Peru: Alltag zwischen Arm und Reich

“Weltmission um Halb Elf” mit Schwester Eva Schwingenschlögel

Sr. Eva Schwingenschlögel

Die Schönheit Gottes in den traurigen Alltag der Menschen bringen: So beschreibt Schwester Eva Schwingenschlögel ihre missionarische Tätigkeit in Peru. Als Schwester der Gemeinschaft der Seligpreisungen wirkte die gebürtige Salzburgerin elf Jahre lang in der Pfarre María Madre de Dios in Callao, nahe der Hauptstadt Lima.

 „In Peru herrscht eine große Kluft zwischen Arm und Reich. Unsere Aufgabe als Missionare ist es, eine Brücke zwischen diesen zwei Welten zu bauen“, sagt Schwester Eva von Jesus.

Als allererstes braucht es dafür ein authentisches Leben nach dem Vorbild Jesu Christi. Ein solches Leben ist das stärkste Zeugnis für die Menschen, betont Schwester Eva:

„Wir Missionare leben mit den Menschen. Wir teilen alles mit ihnen – den Schmerz und das Leid  genauso wie die Freude. Als Missionarin oder Missionar wirst du immer am meisten beschenkt.“

Zwischen Herausforderung und Hoffnung

Der Ballungsraum Lima hat rund zehn Millionen Einwohner, Tendenz steigend. Wie in vielen Ländern herrscht auch in Peru eine große Landflucht. Die Menschen kommen in der Hoffnung auf ein besseres Leben in die Großstadt, aber was sie finden, ist meist das komplette Gegenteil davon, erzählt Schwester Eva:

„Die Region, in der wir wirken, ist laut, dreckig und hektisch. Es gibt große Armut und dadurch auch viel Kriminalität. Wir wollen durch unsere Mission den Menschen genau an diesen Orten die Schönheit Gottes bringen.“

Die Situation in Peru ist für die Menschen herausfordernd. Hilfe bekommen sie in der Pfarre María Madre de Dios durch die Gemeinschaft der Seligpreisungen. Die Schwestern und Brüder bringen durch ihre Arbeit Freude und Hoffnung zu den Menschen.

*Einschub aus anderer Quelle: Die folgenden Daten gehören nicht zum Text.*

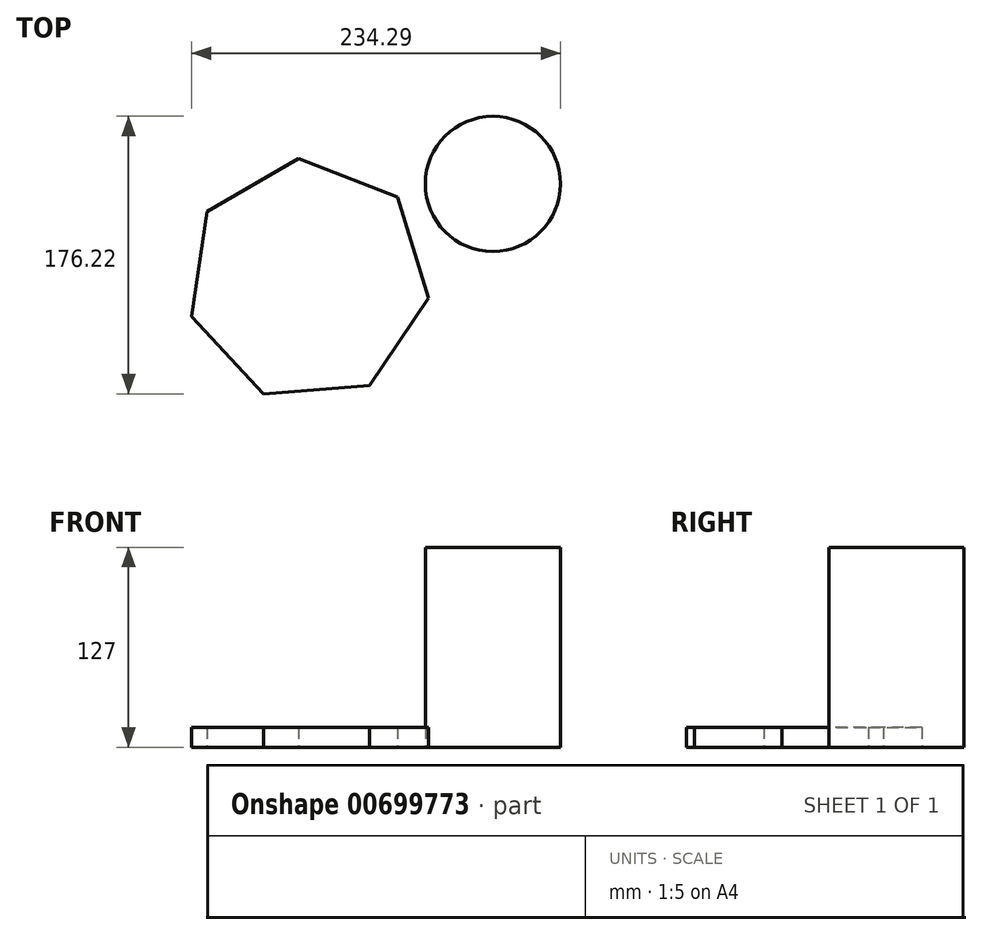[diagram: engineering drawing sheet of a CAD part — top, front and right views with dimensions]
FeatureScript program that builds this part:
annotation { "Feature Type Name" : "Feature", "Feature Type Description" : "" }
export const myFeature = defineFeature(function(context is Context, id is Id, definition is map)
    precondition{}
    {
        {
            var Q0;
            Q0=qCreatedBy(makeId("Top.planeOp"),FACE);
            var sketch = newSketch(context, id + "F0", { "sketchPlane" : qUnion([Q0])});
            skCircle(sketch, "E0.cCircle", {"center": v(-129.2, -13.24) * mm, "radius": 69.81 * mm, "construction": true});
            skLineSegment(sketch, "E0.0", {"start": v(-72.52, 39.59) * mm, "end": v(-52.56, -24.62) * mm});
            skLineSegment(sketch, "E0.1", {"start": v(-52.56, -24.62) * mm, "end": v(-90.31, -80.26) * mm});
            skLineSegment(sketch, "E0.2", {"start": v(-90.31, -80.26) * mm, "end": v(-157.35, -85.43) * mm});
            skLineSegment(sketch, "E0.3", {"start": v(-157.35, -85.43) * mm, "end": v(-203.2, -36.24) * mm});
            skLineSegment(sketch, "E0.4", {"start": v(-203.2, -36.24) * mm, "end": v(-193.32, 30.27) * mm});
            skLineSegment(sketch, "E0.5", {"start": v(-193.32, 30.27) * mm, "end": v(-135.16, 64.02) * mm});
            skLineSegment(sketch, "E0.6", {"start": v(-135.16, 64.02) * mm, "end": v(-72.52, 39.59) * mm});
            skPoint(sketch, "E0.0.midPoint", {"position": v(-62.54, 7.48) * mm});
            skSolve(sketch);
        }
        {
            var Q0;
            Q0=makeQuery(id+"F0.imprint","IMPRINT",FACE,{"disambiguationData":[TD([[makeQuery(id+"F0.imprint","IMPRINT",EDGE,{"derivedFrom":sQuery(id+"F0.wireOp",EDGE,"E0.0")}),-1.0]])]});
            var sketch = newSketch(context, id + "F1", { "sketchPlane" : qUnion([Q0])});
            skSolve(sketch);
        }
        {
            var Q0;
            Q0 = qSketchRegion(id + "F1", true);
            var Q1;
            Q1 = qSketchRegion(id + "F0", true);
            extrude(context, id + "F2", {"entities" : qUnion([Q0, Q1]), "depth" : 12.7 * mm, "offsetDistance" : 25.4 * mm});
        }
        {
            var Q0;
            Q0=qCreatedBy(makeId("Top.planeOp"),FACE);
            var sketch = newSketch(context, id + "F3", { "sketchPlane" : qUnion([Q0])});
            skCircle(sketch, "E1", {"center": v(-11.84, 47.86) * mm, "radius": 42.93 * mm});
            skSolve(sketch);
        }
        {
            var Q0;
            Q0=makeQuery(id+"F3.imprint","IMPRINT",FACE,{"disambiguationData":[TD([[makeQuery(id+"F3.imprint","IMPRINT",EDGE,{"derivedFrom":sQuery(id+"F3.wireOp",EDGE,"E1")}),1.0]])]});
            extrude(context, id + "F4", {"entities" : qUnion([Q0]), "depth" : 127 * mm, "offsetDistance" : 25.4 * mm});
        }
    });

Das geschieht auch durch die Unterstützung der Päpstlichen Missionswerke. Mit den Spenden von Missio Österreich konnte in den letzten Jahren eine weitere Kapelle in dem großen Pfarrgebiet gebaut werden.

„Das sind Orte der Ruhe und der Besinnung, Oasen der architektonischen Schönheit inmitten der Hässlichkeit der Stadt und der Hektik des Alltags“, sagt Schwester Eva.

Zwischen Arm und Reich

Einsatz für die Würde jedes Einzelnen

Nicht nur das Stadtbild von Lima wird schöner und attraktiver durch die Schwestern und Brüder der Gemeinschaft, vor allem die Menschen in der Stadt erfahren durch sie, welchen Wert und vor allem welche Würde sie haben. Rassismus ist ein großes Problem in Peru, wie auch Forschungen der Vereinten Nationen zeigen. Besonders betroffen davon sind die indigene Bevölkerung und die Mestizen, jene Menschen mit europäischen und indianischen Vorfahren. Diese beiden Gruppen stellen den größten Teil der Bevölkerung, insgesamt über 80 Prozent der rund 31 Millionen Peruanerinnen und Peruaner.

„Wir wollen den Menschen zeigen, wie wertvoll und schön sie sind, egal welche Hautfarbe sie haben“,
erklärt Schwester Eva.

Durch ihre Tätigkeit habe sie gelernt, dass gerade arme Menschen eine Bereicherung für die Gesellschaft sind. Sie haben Talente und Grundwerte, die den wohlhabenden Schichten oft fehlen: Menschen halten in den schwierigsten Situationen zusammen. Nachbarschaftshilfe ist keine leere Phrase, sondern wird tagtäglich gelebt.

Q & A mit Schwester Eva

Die Menschen in Peru brauchen unsere Hilfe

Sr. Eva Schwingenschlögel und Pater Karl Wallner

„Armut ist nicht gleich Elend“, sagt Schwester Eva. “Egal wie arm jemand ist: Jeder und jede kann immer irgendetwas geben. Geistlicher Reichtum ist immer da – in der Lebensfreude oder im familiären Zusammenhalt. Armut wird dann zu Elend, wenn die Menschen sich aus materieller Not in die Kriminalität flüchten. Und das passiert in Peru leider viel zu oft.”